Joslyn began studying violin at the age of five, with the Suzuki string method, and grew up studying music composition and performance. Joslyn attended Bainbridge High School, graduating in 2001 and received his B.A. in English literature and violin performance from Western Washington University in 2005 and his master's certificate in music business from the Berklee College of Music in Boston. While in college, he took part in studying contemporary music, ranging from rock, folk, fiddle, world, to hip-hop, film, and electronic musical genres.

== Musical career ==

Andrew Joslyn began his professional career in music when he toured and wrote with the Pacific Northwest folk rock band Handful of Luvin’ from 2002 to 2010. After the release of their third album Life in Between, he left the band and started his own career as an orchestrator and composer.

In 2008, Joslyn began collaborating with Macklemore & Ryan Lewis on the Vs. EP, the Vs. Redux EP, and the chart-topping album The Heist. He co-wrote the tracks "Neon Cathedral" and also "Wings", which was used for commercials involving the 2013 NBA All-Star Game. Joslyn worked with some other known musicians, including: Macklemore & Ryan Lewis, David Bazan (Pedro the Lion), Allen Stone, Ivan & Alyosha, Mark Lanegan, Grieves and Budo (Rhymesayers).

Joslyn composed and arranged extensively for the Seattle Rock Orchestra, He leads the Passenger String Quartet, which has backed artists including Duff McKagan, Suzanne Vega, Daniel Bernard Roumain, folk legend Judy Collins, and DJ Spooky.

- [REQUEST A] Write out the part of the passage about Andrew Joslyn starting with "Joslyn began studying" and going on through "electronic musical genres.".
The records have no connection to the passage about Andrew Joslyn.

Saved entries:
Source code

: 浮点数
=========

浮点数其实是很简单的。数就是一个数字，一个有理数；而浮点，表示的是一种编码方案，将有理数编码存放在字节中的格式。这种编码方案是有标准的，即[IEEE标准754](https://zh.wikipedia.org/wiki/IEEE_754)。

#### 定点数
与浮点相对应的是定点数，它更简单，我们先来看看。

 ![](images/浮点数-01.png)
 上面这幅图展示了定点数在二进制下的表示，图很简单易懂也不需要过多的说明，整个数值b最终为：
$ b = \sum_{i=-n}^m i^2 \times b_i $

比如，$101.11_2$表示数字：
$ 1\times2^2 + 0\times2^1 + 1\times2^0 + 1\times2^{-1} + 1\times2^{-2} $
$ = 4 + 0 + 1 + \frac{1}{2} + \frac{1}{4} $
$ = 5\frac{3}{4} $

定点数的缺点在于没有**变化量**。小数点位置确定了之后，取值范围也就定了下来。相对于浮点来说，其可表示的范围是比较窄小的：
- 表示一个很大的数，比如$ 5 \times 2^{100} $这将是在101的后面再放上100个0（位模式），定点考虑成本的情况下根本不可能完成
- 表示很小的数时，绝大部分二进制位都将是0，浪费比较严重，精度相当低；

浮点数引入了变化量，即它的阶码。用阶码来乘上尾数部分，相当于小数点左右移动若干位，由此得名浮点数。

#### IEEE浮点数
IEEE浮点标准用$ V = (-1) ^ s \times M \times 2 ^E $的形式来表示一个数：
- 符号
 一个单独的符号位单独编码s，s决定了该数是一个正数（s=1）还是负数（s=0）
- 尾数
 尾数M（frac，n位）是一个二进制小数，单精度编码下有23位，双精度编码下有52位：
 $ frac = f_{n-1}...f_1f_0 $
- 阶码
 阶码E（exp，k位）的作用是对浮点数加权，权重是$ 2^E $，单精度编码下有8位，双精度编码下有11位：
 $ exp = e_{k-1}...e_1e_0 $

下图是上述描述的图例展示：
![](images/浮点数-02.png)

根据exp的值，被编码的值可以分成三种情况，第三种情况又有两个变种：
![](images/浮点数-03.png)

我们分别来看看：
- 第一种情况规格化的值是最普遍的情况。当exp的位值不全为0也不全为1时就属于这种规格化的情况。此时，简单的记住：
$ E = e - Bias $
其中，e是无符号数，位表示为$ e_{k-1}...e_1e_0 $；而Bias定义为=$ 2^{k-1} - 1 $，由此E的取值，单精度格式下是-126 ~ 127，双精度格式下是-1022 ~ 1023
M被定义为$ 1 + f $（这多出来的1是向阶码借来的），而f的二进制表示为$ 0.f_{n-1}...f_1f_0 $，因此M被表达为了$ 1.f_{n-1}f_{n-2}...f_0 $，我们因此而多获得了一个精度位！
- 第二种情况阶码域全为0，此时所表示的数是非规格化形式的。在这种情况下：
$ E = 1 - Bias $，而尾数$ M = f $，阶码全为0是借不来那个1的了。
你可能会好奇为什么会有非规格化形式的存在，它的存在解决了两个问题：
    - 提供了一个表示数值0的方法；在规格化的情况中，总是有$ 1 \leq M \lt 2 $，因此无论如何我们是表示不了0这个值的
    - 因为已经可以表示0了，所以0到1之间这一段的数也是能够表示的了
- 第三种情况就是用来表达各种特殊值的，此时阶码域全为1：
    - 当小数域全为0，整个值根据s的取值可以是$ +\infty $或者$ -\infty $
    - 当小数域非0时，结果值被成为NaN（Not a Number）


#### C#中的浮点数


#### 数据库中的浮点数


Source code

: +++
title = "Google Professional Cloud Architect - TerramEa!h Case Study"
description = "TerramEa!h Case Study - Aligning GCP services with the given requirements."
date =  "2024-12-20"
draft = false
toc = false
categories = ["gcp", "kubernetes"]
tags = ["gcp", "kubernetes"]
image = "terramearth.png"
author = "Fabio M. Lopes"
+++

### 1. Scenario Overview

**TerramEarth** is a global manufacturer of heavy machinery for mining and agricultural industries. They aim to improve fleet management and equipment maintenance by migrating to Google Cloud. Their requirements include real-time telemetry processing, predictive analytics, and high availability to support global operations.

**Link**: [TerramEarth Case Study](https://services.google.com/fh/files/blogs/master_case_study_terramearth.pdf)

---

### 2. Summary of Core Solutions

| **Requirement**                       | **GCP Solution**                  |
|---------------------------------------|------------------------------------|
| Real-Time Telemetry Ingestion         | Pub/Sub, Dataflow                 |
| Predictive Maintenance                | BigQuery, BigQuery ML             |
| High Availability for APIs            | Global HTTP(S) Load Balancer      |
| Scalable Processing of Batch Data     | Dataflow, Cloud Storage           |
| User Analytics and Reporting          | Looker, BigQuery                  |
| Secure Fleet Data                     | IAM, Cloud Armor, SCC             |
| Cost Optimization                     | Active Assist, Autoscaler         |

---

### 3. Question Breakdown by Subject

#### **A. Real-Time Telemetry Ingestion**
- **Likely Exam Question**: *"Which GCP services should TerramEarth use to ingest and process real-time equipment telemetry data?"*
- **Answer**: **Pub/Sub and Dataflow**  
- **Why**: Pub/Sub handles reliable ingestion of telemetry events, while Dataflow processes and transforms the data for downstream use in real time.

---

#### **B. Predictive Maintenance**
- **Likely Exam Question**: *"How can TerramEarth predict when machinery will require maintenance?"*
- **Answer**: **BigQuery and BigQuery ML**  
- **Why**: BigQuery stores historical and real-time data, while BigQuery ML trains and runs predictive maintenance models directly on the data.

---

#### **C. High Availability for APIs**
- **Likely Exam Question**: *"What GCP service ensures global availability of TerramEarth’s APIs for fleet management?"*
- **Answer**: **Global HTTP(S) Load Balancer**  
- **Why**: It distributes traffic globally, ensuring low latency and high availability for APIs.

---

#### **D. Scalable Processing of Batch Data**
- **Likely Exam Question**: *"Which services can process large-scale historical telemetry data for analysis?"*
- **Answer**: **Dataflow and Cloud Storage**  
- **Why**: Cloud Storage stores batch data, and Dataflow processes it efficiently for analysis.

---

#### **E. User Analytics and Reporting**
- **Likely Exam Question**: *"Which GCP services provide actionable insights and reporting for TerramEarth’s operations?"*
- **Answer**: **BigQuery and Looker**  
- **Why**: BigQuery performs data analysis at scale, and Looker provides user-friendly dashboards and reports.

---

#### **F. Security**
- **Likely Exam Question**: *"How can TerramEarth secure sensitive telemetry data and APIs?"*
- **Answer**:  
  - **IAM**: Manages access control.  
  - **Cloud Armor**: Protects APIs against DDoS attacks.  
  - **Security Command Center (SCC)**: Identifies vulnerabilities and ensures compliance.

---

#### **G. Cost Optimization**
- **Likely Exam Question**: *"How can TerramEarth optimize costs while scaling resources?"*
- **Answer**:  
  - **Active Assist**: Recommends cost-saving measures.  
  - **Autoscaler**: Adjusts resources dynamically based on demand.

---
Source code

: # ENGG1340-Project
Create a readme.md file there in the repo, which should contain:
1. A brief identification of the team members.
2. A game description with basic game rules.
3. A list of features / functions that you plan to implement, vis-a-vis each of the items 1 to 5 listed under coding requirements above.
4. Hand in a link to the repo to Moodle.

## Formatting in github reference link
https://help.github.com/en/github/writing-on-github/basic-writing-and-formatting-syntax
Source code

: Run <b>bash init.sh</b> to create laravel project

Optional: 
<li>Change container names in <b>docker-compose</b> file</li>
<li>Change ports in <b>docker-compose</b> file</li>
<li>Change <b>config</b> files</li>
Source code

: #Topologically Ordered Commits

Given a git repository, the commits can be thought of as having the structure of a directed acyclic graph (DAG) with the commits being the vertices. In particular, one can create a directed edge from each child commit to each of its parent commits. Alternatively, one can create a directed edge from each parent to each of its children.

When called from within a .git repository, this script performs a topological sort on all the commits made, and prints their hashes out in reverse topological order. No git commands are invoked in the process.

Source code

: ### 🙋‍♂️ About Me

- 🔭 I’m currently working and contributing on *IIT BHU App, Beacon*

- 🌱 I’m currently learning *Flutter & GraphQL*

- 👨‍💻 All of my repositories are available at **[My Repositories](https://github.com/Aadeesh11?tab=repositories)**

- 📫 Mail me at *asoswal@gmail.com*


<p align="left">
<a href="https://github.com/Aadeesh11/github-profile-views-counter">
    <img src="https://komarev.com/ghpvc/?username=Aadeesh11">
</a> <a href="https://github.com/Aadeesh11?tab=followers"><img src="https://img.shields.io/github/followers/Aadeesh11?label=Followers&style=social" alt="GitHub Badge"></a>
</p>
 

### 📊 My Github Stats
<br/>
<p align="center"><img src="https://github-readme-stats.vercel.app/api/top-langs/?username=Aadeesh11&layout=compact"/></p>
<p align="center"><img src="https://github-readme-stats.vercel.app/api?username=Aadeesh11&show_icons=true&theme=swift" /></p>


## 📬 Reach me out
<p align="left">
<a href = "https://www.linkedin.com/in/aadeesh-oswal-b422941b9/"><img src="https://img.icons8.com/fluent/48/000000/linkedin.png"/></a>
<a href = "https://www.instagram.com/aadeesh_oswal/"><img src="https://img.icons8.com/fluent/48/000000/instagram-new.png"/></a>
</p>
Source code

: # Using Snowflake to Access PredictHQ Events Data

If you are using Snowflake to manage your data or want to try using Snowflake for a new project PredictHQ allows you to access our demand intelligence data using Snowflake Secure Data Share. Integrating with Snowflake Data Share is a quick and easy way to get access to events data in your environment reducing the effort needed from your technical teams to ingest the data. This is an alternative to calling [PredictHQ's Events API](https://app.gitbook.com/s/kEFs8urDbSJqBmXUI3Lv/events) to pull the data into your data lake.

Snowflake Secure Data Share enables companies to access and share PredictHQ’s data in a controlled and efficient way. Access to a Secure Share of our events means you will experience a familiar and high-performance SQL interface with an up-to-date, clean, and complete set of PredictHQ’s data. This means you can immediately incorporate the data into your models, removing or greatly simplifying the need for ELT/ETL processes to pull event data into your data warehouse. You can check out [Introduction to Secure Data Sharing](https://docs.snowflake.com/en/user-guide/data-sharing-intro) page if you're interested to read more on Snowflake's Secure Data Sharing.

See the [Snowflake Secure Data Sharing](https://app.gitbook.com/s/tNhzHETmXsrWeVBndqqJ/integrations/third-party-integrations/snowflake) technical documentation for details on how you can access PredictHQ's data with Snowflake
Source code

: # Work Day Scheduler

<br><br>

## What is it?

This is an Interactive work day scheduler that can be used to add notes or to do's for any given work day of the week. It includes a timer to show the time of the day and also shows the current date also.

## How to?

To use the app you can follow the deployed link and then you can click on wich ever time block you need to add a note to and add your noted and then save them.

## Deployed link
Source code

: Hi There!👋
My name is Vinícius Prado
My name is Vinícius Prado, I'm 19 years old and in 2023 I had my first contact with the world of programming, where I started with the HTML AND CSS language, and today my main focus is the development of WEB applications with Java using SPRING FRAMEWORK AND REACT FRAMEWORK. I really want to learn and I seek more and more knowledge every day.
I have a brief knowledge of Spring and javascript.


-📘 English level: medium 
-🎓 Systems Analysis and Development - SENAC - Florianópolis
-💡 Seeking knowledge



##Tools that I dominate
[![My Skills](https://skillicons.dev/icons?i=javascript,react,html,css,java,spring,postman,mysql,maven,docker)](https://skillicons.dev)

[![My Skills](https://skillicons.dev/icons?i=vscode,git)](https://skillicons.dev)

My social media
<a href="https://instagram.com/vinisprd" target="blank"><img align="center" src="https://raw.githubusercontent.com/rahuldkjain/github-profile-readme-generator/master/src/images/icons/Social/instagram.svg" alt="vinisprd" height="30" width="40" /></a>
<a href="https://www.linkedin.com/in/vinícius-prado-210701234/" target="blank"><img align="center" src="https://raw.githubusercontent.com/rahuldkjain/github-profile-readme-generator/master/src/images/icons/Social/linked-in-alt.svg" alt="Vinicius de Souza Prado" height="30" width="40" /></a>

- [REQUEST B] Give again, word for word, the lines of the records starting with the first line and going on through the line with "### 1. Scenario Overview", including both of those lines.

- [WORKED SOLUTION A]
Joslyn began studying violin at the age of five, with the Suzuki string method, and grew up studying music composition and performance. Joslyn attended Bainbridge High School, graduating in 2001 and received his B.A. in English literature and violin performance from Western Washington University in 2005 and his master's certificate in music business from the Berklee College of Music in Boston. While in college, he took part in studying contemporary music, ranging from rock, folk, fiddle, world, to hip-hop, film, and electronic musical genres.

- [WORKED SOLUTION B]
Source code

: 浮点数
=========

浮点数其实是很简单的。数就是一个数字，一个有理数；而浮点，表示的是一种编码方案，将有理数编码存放在字节中的格式。这种编码方案是有标准的，即[IEEE标准754](https://zh.wikipedia.org/wiki/IEEE_754)。

#### 定点数
与浮点相对应的是定点数，它更简单，我们先来看看。

 ![](images/浮点数-01.png)
 上面这幅图展示了定点数在二进制下的表示，图很简单易懂也不需要过多的说明，整个数值b最终为：
$ b = \sum_{i=-n}^m i^2 \times b_i $

比如，$101.11_2$表示数字：
$ 1\times2^2 + 0\times2^1 + 1\times2^0 + 1\times2^{-1} + 1\times2^{-2} $
$ = 4 + 0 + 1 + \frac{1}{2} + \frac{1}{4} $
$ = 5\frac{3}{4} $

定点数的缺点在于没有**变化量**。小数点位置确定了之后，取值范围也就定了下来。相对于浮点来说，其可表示的范围是比较窄小的：
- 表示一个很大的数，比如$ 5 \times 2^{100} $这将是在101的后面再放上100个0（位模式），定点考虑成本的情况下根本不可能完成
- 表示很小的数时，绝大部分二进制位都将是0，浪费比较严重，精度相当低；

浮点数引入了变化量，即它的阶码。用阶码来乘上尾数部分，相当于小数点左右移动若干位，由此得名浮点数。

#### IEEE浮点数
IEEE浮点标准用$ V = (-1) ^ s \times M \times 2 ^E $的形式来表示一个数：
- 符号
 一个单独的符号位单独编码s，s决定了该数是一个正数（s=1）还是负数（s=0）
- 尾数
 尾数M（frac，n位）是一个二进制小数，单精度编码下有23位，双精度编码下有52位：
 $ frac = f_{n-1}...f_1f_0 $
- 阶码
 阶码E（exp，k位）的作用是对浮点数加权，权重是$ 2^E $，单精度编码下有8位，双精度编码下有11位：
 $ exp = e_{k-1}...e_1e_0 $

下图是上述描述的图例展示：
![](images/浮点数-02.png)

根据exp的值，被编码的值可以分成三种情况，第三种情况又有两个变种：
![](images/浮点数-03.png)

我们分别来看看：
- 第一种情况规格化的值是最普遍的情况。当exp的位值不全为0也不全为1时就属于这种规格化的情况。此时，简单的记住：
$ E = e - Bias $
其中，e是无符号数，位表示为$ e_{k-1}...e_1e_0 $；而Bias定义为=$ 2^{k-1} - 1 $，由此E的取值，单精度格式下是-126 ~ 127，双精度格式下是-1022 ~ 1023
M被定义为$ 1 + f $（这多出来的1是向阶码借来的），而f的二进制表示为$ 0.f_{n-1}...f_1f_0 $，因此M被表达为了$ 1.f_{n-1}f_{n-2}...f_0 $，我们因此而多获得了一个精度位！
- 第二种情况阶码域全为0，此时所表示的数是非规格化形式的。在这种情况下：
$ E = 1 - Bias $，而尾数$ M = f $，阶码全为0是借不来那个1的了。
你可能会好奇为什么会有非规格化形式的存在，它的存在解决了两个问题：
    - 提供了一个表示数值0的方法；在规格化的情况中，总是有$ 1 \leq M \lt 2 $，因此无论如何我们是表示不了0这个值的
    - 因为已经可以表示0了，所以0到1之间这一段的数也是能够表示的了
- 第三种情况就是用来表达各种特殊值的，此时阶码域全为1：
    - 当小数域全为0，整个值根据s的取值可以是$ +\infty $或者$ -\infty $
    - 当小数域非0时，结果值被成为NaN（Not a Number）


#### C#中的浮点数


#### 数据库中的浮点数


Source code

: +++
title = "Google Professional Cloud Architect - TerramEa!h Case Study"
description = "TerramEa!h Case Study - Aligning GCP services with the given requirements."
date =  "2024-12-20"
draft = false
toc = false
categories = ["gcp", "kubernetes"]
tags = ["gcp", "kubernetes"]
image = "terramearth.png"
author = "Fabio M. Lopes"
+++

### 1. Scenario Overview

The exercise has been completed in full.